• Available records
□ □ □

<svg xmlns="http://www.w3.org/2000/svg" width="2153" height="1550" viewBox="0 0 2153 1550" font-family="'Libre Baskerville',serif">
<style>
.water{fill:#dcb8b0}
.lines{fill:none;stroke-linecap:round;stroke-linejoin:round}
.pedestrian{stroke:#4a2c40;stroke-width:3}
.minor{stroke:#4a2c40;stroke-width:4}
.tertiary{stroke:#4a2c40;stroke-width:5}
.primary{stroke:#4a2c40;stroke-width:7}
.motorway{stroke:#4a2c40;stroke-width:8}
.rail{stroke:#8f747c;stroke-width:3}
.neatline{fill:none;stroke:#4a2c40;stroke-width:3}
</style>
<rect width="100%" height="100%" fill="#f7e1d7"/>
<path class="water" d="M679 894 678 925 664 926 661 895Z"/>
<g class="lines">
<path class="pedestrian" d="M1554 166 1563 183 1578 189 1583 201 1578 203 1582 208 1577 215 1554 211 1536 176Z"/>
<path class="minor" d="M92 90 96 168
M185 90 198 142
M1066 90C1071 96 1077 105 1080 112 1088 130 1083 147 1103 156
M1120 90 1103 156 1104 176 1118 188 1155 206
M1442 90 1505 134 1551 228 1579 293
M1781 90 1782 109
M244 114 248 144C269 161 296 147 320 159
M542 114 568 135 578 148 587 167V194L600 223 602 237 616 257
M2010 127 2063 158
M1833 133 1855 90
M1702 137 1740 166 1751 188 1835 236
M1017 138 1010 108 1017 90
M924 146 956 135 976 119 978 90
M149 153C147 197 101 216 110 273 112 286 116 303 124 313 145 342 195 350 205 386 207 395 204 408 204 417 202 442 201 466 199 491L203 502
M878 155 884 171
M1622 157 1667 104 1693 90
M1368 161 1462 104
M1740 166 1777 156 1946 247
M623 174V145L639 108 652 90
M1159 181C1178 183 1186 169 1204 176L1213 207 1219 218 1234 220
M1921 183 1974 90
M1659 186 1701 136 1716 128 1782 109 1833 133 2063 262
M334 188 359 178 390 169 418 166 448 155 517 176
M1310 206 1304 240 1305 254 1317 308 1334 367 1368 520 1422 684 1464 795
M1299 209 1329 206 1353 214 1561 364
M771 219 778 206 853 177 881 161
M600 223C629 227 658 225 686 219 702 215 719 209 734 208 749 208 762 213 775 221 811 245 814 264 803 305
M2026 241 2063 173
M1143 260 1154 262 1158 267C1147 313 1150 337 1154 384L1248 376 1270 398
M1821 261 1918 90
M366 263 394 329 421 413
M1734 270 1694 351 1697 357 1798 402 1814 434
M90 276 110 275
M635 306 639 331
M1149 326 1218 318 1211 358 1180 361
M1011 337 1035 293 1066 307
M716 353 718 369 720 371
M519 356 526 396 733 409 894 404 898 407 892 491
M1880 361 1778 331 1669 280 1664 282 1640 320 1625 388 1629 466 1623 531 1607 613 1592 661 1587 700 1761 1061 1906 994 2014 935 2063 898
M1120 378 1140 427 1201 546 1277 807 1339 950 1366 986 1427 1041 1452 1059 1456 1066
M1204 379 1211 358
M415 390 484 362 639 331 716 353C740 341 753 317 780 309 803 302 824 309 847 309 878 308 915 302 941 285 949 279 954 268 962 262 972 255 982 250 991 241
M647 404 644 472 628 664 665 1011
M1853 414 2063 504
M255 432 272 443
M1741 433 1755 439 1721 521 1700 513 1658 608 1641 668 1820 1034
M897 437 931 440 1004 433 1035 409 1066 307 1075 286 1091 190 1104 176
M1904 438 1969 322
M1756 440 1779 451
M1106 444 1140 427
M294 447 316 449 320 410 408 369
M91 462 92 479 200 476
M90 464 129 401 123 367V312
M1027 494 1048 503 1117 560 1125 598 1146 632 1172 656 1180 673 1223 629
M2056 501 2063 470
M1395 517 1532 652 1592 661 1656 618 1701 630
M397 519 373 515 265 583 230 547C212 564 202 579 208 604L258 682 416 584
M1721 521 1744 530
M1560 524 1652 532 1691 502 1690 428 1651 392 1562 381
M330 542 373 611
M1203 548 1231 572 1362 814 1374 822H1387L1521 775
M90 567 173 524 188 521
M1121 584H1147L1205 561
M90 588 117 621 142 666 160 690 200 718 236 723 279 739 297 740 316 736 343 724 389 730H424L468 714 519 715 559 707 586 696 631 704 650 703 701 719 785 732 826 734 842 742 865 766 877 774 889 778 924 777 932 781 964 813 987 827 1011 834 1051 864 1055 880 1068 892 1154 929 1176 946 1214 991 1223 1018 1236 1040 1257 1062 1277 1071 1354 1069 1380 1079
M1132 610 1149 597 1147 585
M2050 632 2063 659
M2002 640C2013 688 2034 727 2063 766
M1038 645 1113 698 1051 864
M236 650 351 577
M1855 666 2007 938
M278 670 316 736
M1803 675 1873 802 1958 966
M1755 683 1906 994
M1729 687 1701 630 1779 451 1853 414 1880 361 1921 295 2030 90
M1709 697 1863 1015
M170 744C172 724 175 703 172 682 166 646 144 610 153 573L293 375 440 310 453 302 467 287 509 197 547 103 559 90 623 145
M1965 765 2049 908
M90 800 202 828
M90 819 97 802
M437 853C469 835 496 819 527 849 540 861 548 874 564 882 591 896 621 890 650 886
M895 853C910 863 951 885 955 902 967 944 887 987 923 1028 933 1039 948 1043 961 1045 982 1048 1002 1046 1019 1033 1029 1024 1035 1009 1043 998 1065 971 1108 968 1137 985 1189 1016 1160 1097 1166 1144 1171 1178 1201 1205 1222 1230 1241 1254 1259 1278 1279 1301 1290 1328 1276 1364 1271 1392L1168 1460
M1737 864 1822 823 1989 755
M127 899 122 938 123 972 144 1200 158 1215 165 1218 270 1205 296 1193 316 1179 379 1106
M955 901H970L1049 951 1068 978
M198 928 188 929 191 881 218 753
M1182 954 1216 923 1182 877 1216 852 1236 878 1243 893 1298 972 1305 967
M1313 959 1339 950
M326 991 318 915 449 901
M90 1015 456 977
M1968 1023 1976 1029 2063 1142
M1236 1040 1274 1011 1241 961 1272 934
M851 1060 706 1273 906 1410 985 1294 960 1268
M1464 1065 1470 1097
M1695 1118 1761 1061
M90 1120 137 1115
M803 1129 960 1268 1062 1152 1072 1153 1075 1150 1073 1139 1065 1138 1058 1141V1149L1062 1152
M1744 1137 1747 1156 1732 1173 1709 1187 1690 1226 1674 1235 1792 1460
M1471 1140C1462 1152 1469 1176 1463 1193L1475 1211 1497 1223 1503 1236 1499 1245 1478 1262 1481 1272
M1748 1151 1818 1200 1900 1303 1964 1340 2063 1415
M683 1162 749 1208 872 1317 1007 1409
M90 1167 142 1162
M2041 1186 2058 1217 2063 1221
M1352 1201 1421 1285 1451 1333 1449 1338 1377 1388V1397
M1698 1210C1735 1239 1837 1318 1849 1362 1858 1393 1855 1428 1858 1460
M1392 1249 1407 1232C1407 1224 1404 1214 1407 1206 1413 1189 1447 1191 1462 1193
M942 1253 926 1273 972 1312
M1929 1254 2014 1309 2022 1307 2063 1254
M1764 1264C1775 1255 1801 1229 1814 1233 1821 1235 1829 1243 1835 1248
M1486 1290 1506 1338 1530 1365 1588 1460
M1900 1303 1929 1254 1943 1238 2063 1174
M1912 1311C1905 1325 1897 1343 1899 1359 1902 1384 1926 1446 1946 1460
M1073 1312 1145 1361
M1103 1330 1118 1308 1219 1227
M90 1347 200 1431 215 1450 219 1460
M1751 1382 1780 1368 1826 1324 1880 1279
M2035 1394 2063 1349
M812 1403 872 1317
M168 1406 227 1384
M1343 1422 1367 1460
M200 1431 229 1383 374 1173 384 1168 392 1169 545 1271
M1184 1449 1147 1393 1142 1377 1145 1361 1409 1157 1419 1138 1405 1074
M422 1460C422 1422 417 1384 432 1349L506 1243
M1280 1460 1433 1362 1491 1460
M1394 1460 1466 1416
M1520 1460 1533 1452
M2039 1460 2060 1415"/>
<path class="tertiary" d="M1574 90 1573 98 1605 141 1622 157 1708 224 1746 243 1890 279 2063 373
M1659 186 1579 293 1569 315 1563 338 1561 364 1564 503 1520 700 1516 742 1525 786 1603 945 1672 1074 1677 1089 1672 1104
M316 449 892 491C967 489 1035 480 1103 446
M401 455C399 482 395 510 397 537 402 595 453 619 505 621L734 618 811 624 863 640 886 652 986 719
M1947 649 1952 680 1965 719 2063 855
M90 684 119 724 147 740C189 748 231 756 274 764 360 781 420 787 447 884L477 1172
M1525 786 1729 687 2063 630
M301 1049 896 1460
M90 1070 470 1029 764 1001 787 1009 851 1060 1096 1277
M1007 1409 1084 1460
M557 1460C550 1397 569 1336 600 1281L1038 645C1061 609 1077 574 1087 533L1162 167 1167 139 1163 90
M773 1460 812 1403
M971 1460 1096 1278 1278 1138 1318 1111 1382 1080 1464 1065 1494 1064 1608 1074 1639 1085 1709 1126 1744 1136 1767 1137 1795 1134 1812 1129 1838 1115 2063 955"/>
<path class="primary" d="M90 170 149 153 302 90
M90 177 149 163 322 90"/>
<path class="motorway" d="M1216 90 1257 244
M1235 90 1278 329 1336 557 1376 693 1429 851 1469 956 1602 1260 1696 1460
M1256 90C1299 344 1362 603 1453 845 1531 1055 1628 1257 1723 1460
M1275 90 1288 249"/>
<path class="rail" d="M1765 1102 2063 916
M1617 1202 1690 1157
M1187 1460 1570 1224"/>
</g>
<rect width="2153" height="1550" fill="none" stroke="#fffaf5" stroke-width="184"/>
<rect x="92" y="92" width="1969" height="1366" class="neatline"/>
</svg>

□ □ □

The answer should consist of the lines from the one with "M1187 1460 1570" through the last line of the entries, duplicated exactly and nothing more.

• Written solution
M1187 1460 1570 1224"/>
</g>
<rect width="2153" height="1550" fill="none" stroke="#fffaf5" stroke-width="184"/>
<rect x="92" y="92" width="1969" height="1366" class="neatline"/>
</svg>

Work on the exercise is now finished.